## WORK TASK
Say how many lines of the material below contain the word "read", with no other words.
(PROVIDED ENTRIES begins)
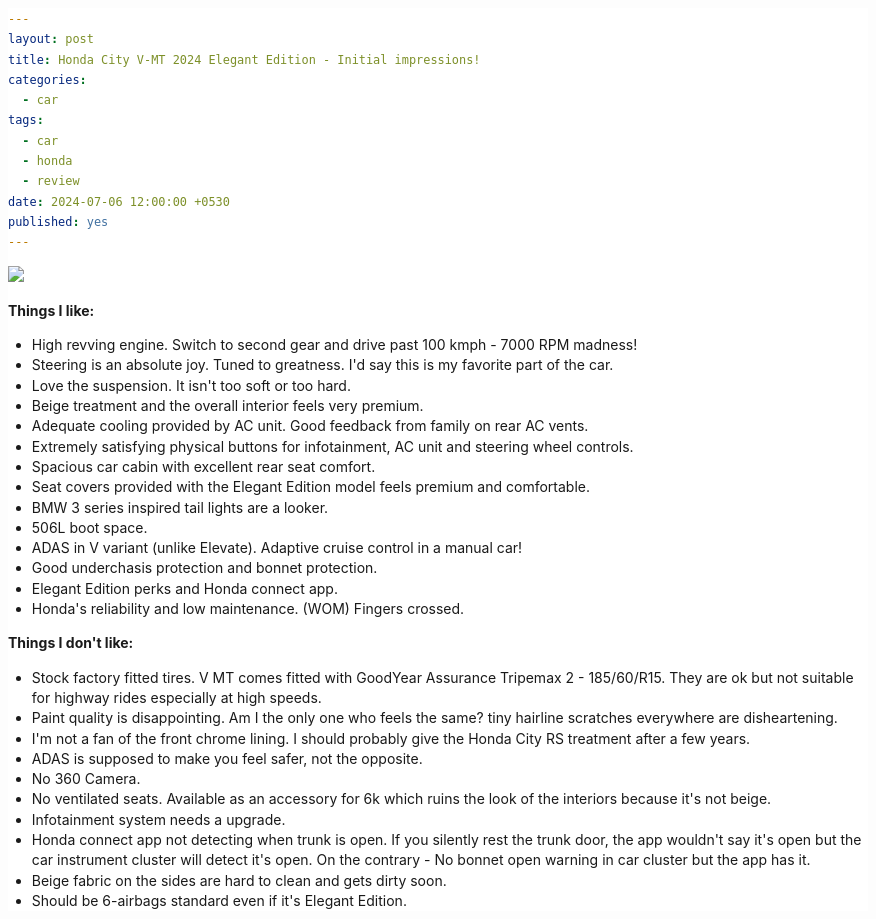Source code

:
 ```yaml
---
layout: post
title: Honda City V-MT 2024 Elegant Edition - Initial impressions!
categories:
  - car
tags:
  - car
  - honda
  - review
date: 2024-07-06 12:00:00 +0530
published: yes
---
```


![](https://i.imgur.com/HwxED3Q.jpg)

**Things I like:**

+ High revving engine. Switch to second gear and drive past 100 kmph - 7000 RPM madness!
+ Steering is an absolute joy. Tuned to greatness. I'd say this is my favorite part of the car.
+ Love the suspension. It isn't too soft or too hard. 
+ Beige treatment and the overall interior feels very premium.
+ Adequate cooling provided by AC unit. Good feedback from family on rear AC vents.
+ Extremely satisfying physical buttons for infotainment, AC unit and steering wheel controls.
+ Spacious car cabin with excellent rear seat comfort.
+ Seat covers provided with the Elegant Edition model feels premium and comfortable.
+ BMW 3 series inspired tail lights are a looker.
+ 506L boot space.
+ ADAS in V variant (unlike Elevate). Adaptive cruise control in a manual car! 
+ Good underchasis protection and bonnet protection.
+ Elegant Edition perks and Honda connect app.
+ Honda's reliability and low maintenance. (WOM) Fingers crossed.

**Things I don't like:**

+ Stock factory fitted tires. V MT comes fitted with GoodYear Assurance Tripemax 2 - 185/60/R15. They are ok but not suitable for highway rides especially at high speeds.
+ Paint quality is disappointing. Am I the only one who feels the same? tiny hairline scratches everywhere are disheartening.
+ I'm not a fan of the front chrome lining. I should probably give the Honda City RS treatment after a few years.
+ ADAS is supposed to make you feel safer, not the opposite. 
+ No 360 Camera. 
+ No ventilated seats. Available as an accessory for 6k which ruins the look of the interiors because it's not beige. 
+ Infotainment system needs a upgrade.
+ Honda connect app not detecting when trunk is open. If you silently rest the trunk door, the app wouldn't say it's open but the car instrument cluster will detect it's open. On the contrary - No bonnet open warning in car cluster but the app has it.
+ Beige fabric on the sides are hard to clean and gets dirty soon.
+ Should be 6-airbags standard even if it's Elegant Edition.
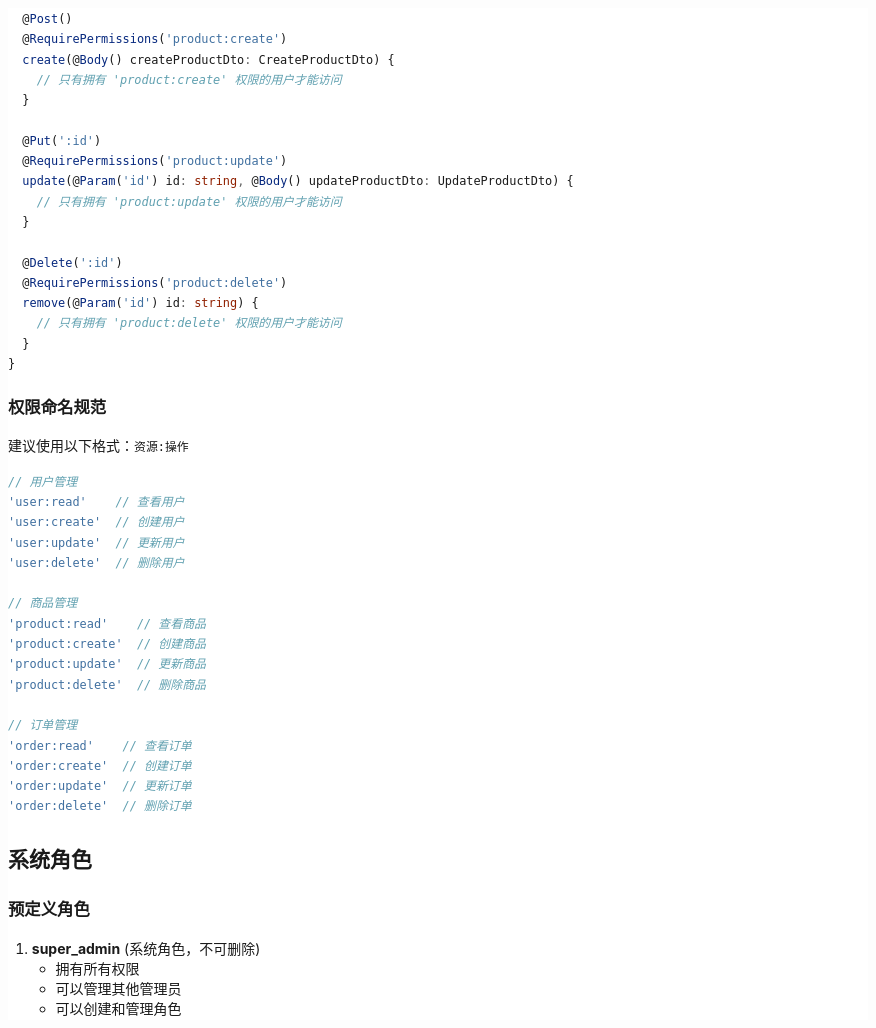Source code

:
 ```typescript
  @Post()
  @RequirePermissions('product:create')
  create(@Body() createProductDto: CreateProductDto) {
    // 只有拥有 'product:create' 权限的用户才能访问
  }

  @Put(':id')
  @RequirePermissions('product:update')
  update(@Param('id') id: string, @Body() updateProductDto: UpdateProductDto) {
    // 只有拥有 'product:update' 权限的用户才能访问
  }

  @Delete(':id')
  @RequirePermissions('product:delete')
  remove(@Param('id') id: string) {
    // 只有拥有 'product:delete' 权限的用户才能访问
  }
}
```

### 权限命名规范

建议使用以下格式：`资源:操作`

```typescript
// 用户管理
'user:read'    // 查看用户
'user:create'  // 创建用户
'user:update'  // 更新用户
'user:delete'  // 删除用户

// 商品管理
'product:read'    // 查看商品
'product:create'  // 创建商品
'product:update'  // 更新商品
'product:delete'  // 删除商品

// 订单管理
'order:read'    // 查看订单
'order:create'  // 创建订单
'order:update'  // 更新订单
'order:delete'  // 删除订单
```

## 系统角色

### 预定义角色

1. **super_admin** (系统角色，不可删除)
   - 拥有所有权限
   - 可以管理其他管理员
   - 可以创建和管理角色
(PROVIDED ENTRIES ends)
## RESPONSE AREA
3